30 сентября, т.е. за шесть недель до смерти, он написал резкое письмо гимназистке 6 класса. "Это одна из тех, -- сказал он, -- что ищут смысла жизни у Андреева".

Вечером, поздно, Л.Н. пришел в "ремингтонную" (так называлась комната секретаря) уже без пояса и конфузливо стал просить свой ответ обратно. "Не нужно, не нужно посылать. Я сейчас серьезно об этом подумал. Бог с ней, еще обидишь ее!"

И это вовсе не от "доброты". По натуре Лев Николаевич был меньше всего "добрый", в банальном смысле этого слова. Он "серьезно подумал" о барышне, потому что все время работал над собой, все время думал, как отзовется каждое его слово, его действие на других.

Что Лев Николаевич был "не добрый", -- много доказательств в книге Булгакова. Его отзывы о современниках полны очень злой иронии. Многие его замечания очаровательны по молодому задору, по тонкости иронии.
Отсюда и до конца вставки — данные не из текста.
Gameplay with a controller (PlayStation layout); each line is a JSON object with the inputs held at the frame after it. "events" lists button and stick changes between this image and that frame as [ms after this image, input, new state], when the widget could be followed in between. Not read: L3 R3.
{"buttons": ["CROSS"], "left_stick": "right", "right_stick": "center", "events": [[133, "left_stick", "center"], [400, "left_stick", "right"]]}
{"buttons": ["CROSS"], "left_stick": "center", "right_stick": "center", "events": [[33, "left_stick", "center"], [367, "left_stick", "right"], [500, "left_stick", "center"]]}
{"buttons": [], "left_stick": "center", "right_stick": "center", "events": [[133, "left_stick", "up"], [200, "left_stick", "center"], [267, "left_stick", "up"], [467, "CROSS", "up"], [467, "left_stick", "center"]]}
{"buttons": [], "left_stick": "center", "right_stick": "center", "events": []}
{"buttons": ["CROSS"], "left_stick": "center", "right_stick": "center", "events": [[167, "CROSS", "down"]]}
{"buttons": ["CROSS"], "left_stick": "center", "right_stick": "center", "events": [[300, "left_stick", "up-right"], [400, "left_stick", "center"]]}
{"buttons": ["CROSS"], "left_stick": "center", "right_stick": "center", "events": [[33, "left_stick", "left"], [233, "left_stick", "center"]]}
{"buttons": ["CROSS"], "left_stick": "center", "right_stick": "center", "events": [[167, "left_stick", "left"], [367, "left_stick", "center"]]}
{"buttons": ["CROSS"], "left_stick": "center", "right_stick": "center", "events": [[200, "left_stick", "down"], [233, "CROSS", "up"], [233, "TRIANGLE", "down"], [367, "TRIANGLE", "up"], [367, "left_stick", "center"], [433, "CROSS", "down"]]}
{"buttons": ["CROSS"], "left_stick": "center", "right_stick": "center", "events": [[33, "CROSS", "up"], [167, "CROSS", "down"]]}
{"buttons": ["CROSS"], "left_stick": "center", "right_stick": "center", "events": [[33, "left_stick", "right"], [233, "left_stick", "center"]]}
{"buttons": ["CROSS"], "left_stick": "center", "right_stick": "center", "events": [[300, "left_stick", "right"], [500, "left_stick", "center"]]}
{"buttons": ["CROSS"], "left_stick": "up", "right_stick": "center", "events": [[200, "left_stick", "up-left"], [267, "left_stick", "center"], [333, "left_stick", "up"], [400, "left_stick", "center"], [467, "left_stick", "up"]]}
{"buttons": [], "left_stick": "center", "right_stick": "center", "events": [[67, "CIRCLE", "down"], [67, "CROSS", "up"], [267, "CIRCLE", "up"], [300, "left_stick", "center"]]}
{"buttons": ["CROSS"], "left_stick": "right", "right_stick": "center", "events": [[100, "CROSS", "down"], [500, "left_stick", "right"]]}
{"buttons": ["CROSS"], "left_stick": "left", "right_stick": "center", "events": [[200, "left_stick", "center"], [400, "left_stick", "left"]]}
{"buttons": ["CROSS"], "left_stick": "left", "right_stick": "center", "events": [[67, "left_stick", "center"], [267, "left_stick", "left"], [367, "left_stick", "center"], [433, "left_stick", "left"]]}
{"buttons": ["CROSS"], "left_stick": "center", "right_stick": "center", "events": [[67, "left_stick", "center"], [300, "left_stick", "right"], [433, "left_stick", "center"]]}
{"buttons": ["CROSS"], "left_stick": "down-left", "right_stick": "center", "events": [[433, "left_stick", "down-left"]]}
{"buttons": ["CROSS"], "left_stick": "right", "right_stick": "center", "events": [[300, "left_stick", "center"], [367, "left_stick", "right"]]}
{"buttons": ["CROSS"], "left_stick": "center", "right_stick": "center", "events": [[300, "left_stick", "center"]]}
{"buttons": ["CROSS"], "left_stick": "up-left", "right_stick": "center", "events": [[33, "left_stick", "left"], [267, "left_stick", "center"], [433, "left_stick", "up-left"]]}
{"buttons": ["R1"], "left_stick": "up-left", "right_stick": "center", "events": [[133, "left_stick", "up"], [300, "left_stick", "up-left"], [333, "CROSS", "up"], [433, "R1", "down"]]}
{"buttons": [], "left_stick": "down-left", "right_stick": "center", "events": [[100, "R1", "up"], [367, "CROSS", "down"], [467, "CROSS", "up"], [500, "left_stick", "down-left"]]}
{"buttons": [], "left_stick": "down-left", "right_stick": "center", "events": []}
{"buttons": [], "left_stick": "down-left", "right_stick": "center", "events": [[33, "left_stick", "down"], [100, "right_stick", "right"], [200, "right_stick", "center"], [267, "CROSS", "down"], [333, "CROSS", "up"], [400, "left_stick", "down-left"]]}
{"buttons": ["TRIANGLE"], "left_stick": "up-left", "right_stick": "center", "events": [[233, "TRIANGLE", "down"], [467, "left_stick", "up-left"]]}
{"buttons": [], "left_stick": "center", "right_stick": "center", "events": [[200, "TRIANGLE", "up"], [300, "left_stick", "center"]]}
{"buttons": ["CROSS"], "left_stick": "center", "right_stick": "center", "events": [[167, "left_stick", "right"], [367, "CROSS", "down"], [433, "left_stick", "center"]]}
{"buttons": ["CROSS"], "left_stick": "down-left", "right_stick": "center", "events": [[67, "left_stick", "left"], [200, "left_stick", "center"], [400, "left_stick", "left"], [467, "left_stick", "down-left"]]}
Впрочем, он и над собой смеялся очень заразительно. Так, подписывая свою фамилию на многочисленных портретах для отправки за границу, он заметил: "Кипит работа!" А потом прибавил:

-- Смотрю я на эти портреты и думаю, особенно теперь, читая (Федора) Страхова, и это я, не кривляясь, думаю, вся эта моя известность -- пуф. Вот деятельность Страхова серьезна, а моя, вместе с Леонидом Андреевым и Андреем Белым, никому не нужна и исчезнет. Иначе не было бы этой шумихи около нас и этих портретов.

Раз как-то он заметил: "Почему великий писатель земли русской? Почему не воды? Я никогда этого не мог понять".

Вообще о литераторах современниках отзывался жестоко.

-- Тургенев говорил как-то, что Фет глуп, да он сам был гораздо глупее его.

О "Месяце в деревне" выразился, что это -- ничтожная вещь.

-- Я читал братьев Карамазовых... Как это нехудожественно!.. Я читал только первый том, второго не читал!

-- Я прочел пролог к "Анатэме". Это -- сумасшедшее, совершенно сумасшедшее. И удивительно, что публике эта непонятность нравится.

О каком-то рассказе Андреева заметил:

-- Это написано каким-то непонятным, нерусским языком. По-испански, должно быть. А курсистки, читающие Горького и Андреева, верят, что они не могут постигнуть глубины их мысли.

-- Что у них у всех в головах -- у Бальмонтов, Брюсовых, Белых?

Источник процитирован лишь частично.